Although some elderly people are frustrated with social media and feel isolated from it; others are embracing it and taking the approach "If you can't beat them join them!" This article brings to light the ways older generations are using social media outlets such as Facebook to keep in touch with their grand kids and other relatives and feel more involved in their lives. The article jokes "That next friend request could be grandma." is a website that keeps track of its users data and analyzes how facebook is being used; it has found that it's fastest growing demographic is women over the age of 55. These women could include everything from grandma wanting to see her grand kids faces or a mom - stalking her kids while they are away at college. The point is this crowd is using facebook as a tool to keep informed. Unlike Facebook's younger users who often join Facebook to connect with current friends in high-school or college Facebook's older users are drawn to the possibility to connect with friends they have not seen in years and family members who they do not see often enough.

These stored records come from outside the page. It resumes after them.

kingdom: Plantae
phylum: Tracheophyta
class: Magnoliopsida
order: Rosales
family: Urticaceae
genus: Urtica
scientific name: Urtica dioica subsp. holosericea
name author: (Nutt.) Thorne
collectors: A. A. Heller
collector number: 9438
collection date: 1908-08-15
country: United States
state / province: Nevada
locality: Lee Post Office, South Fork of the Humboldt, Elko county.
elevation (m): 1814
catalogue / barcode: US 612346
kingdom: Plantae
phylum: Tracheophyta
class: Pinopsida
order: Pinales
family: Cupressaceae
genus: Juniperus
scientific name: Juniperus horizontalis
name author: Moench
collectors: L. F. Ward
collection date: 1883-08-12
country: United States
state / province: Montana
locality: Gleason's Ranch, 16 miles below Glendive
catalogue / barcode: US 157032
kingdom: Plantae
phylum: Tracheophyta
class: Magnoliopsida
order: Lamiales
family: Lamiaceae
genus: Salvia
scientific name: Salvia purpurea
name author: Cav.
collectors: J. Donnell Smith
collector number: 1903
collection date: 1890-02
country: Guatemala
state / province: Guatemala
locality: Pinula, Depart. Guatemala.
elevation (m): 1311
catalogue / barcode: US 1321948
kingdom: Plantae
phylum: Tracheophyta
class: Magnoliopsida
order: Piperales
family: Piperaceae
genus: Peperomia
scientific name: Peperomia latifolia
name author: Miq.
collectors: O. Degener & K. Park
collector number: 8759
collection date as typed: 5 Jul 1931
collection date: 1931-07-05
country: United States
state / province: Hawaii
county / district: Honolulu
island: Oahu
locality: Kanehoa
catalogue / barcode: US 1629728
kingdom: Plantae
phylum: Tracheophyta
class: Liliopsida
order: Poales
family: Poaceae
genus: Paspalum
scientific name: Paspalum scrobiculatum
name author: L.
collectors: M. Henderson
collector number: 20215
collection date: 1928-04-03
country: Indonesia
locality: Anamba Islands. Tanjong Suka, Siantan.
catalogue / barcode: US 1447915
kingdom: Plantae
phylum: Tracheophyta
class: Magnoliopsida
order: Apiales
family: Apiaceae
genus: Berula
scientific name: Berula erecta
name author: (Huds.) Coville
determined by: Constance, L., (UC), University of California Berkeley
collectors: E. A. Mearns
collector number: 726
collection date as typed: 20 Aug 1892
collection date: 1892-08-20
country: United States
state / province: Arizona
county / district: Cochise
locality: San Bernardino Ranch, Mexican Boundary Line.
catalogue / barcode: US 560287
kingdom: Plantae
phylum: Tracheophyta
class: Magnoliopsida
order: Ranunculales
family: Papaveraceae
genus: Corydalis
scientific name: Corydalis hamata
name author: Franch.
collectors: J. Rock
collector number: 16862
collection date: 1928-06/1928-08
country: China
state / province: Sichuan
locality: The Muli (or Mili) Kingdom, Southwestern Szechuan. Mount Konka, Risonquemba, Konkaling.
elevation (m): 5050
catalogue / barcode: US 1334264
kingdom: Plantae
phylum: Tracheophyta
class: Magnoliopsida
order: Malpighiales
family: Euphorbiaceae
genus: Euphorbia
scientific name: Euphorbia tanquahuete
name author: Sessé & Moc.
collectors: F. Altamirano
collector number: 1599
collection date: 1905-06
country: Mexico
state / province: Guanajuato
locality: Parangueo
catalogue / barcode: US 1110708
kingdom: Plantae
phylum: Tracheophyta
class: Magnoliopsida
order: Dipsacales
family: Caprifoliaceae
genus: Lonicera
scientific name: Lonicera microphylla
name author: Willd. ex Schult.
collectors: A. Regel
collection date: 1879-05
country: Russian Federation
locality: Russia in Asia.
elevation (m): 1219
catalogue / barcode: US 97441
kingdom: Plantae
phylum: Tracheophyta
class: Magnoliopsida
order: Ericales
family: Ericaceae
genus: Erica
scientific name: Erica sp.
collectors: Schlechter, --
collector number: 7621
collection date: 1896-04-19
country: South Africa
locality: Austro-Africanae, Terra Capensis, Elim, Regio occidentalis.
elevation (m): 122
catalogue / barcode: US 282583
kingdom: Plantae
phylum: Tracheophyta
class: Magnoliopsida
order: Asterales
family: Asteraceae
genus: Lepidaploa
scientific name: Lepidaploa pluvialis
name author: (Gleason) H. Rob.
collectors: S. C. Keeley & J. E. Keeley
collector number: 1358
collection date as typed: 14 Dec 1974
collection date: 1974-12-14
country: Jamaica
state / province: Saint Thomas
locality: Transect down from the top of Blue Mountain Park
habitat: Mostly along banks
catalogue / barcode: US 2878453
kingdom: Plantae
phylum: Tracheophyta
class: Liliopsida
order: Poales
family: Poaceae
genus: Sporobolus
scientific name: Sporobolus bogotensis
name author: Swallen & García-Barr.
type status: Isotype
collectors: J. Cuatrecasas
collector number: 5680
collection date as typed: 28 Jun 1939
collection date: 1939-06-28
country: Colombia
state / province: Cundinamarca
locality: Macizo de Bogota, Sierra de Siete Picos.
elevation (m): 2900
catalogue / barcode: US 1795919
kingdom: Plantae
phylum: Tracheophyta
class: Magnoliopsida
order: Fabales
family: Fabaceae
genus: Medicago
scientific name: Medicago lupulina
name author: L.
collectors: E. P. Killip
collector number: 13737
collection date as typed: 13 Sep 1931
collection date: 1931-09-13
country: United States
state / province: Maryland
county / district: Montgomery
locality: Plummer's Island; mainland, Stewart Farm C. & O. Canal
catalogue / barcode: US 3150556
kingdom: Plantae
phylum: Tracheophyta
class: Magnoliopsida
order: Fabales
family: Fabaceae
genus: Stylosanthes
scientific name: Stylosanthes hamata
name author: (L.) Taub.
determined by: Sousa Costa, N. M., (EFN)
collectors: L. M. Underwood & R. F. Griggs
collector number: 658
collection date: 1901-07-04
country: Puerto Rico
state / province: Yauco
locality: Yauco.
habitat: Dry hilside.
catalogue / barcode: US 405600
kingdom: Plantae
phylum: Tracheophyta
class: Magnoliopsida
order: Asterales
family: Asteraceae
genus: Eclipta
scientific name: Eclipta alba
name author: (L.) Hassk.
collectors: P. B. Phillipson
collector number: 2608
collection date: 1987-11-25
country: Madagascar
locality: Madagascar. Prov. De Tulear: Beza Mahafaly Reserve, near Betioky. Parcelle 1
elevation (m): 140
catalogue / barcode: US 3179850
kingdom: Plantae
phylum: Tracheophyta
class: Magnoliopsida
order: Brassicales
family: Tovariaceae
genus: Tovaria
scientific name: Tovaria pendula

It is more difficult for some older users to learn how these social media outlets work, but generally once they have the will and patience to learn they become more comfortable with it. It can be a foreign concept to some because they are not accustomed to technology and because of the way it is taught. An elderly women in the article comments "Most things in the world we learn from elders, but technology is the realm we learn from the younger generations." Older generation are being taught the ins and outs of social networking sites by their younger relatives or now many Senior Citizen living communities are offering classes on it as well. Some older generations tend to shy away from social networking sites is because they feel it is an invasion of privacy and it may feel uncomfortable and unnatural broadcasting certain information about themselves. Because of this, older Facebook users are more likely to comment on others postings and photos than initiate. As the older generations become more comfortable with Facebook, some claim other sites such as Twitter are still very intimidating for them and they do not see themselves participating in the near future. They are taking baby steps to become a more tech savvy crowd.

1 comment:

  1. This is certainly an interesting story about a growing demographic among users of social network sites (and a group that might not always be familiar with the rhetorical conventions of such sites, as your illustration humorously points out). But this story would be a lot more relevant if you made a direct connection to our digital journalism class. Perhaps you could elaborate on possible links to our readings about "digital natives" early in the class.